Source data
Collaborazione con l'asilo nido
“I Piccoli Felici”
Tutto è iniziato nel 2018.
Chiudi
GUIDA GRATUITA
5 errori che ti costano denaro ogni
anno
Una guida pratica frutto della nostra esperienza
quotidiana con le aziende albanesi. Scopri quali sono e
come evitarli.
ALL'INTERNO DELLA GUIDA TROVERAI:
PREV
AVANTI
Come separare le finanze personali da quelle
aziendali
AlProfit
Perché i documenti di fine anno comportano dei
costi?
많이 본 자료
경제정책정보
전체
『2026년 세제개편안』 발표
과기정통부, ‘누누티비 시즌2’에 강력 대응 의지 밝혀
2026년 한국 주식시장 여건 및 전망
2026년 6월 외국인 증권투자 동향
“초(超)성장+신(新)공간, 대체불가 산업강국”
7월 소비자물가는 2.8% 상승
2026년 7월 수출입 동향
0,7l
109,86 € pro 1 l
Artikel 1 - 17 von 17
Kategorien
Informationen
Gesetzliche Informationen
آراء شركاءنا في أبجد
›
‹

...

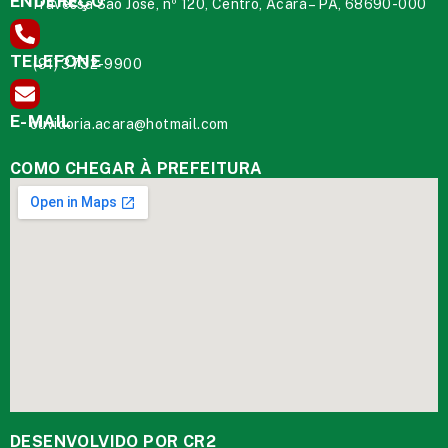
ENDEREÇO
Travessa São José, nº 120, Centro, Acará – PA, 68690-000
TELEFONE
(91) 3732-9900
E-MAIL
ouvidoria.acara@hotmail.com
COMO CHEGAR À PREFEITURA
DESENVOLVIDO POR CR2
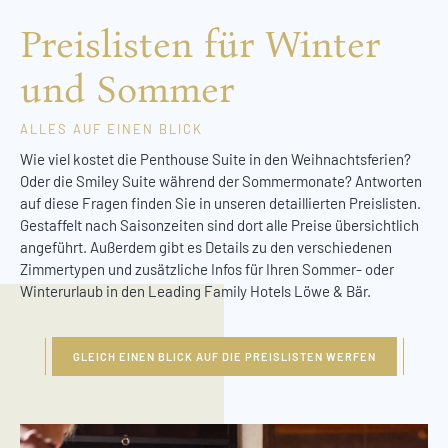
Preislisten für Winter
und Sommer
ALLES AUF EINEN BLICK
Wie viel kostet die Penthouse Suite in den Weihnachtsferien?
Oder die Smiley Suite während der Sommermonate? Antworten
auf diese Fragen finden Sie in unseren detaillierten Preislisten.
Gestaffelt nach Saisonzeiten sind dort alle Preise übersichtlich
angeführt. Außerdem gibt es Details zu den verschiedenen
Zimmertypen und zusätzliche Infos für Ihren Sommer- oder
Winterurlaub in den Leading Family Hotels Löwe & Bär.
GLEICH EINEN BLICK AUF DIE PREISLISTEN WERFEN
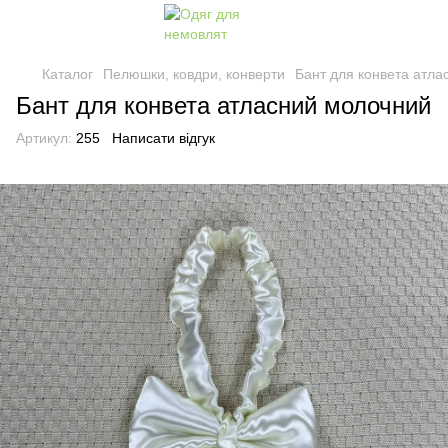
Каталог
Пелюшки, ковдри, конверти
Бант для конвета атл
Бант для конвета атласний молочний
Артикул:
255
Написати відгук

...

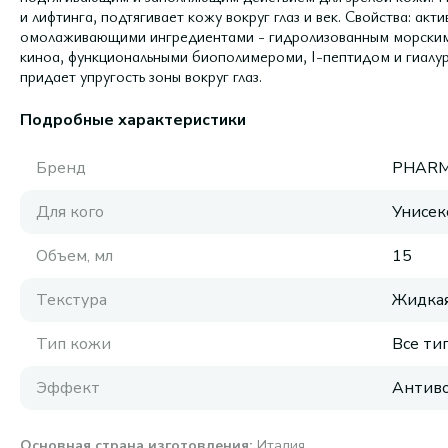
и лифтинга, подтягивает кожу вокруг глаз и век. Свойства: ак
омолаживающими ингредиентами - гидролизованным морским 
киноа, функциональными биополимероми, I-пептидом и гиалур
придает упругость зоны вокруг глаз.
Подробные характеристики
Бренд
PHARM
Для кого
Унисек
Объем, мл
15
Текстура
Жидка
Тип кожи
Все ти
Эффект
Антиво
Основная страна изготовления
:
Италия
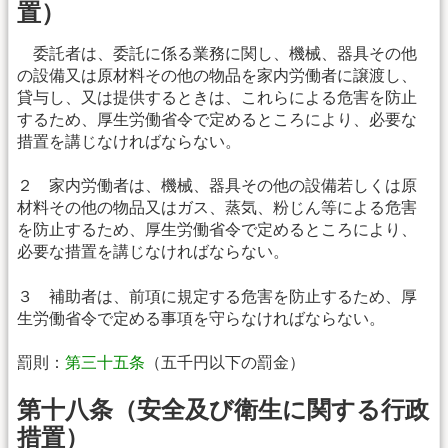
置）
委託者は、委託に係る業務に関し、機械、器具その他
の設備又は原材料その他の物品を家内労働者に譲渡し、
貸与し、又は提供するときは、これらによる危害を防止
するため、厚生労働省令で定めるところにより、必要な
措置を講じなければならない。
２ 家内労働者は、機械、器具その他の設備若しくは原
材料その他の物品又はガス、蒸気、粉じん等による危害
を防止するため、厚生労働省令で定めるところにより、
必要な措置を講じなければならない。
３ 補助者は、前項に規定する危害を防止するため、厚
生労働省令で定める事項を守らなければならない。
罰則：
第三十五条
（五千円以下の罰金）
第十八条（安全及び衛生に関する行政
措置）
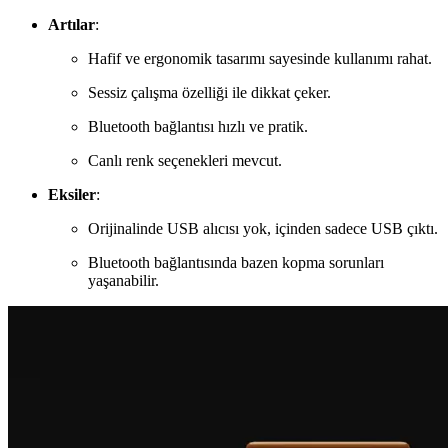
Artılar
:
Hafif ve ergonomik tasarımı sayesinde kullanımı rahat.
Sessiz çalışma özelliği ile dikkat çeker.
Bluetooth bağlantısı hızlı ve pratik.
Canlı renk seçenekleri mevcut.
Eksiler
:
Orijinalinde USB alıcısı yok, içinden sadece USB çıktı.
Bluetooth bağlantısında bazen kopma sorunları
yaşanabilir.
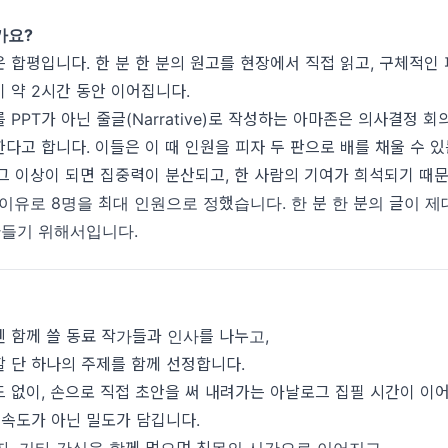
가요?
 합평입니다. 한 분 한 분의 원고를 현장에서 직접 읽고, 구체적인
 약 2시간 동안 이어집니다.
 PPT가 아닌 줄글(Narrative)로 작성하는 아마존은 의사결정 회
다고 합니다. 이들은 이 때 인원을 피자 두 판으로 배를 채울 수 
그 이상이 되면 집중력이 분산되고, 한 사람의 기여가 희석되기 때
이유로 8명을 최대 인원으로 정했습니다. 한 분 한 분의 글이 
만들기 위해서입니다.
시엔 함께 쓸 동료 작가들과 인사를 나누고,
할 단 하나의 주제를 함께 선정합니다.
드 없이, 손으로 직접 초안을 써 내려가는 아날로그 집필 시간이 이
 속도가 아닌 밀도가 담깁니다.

▶ [WHAT TO PRODUCE]: Examine the entries and report how many of their lines contain the string "Informationen", giving no more than the number.

▶ [SOLUTION FOR THIS EXERCISE]: 2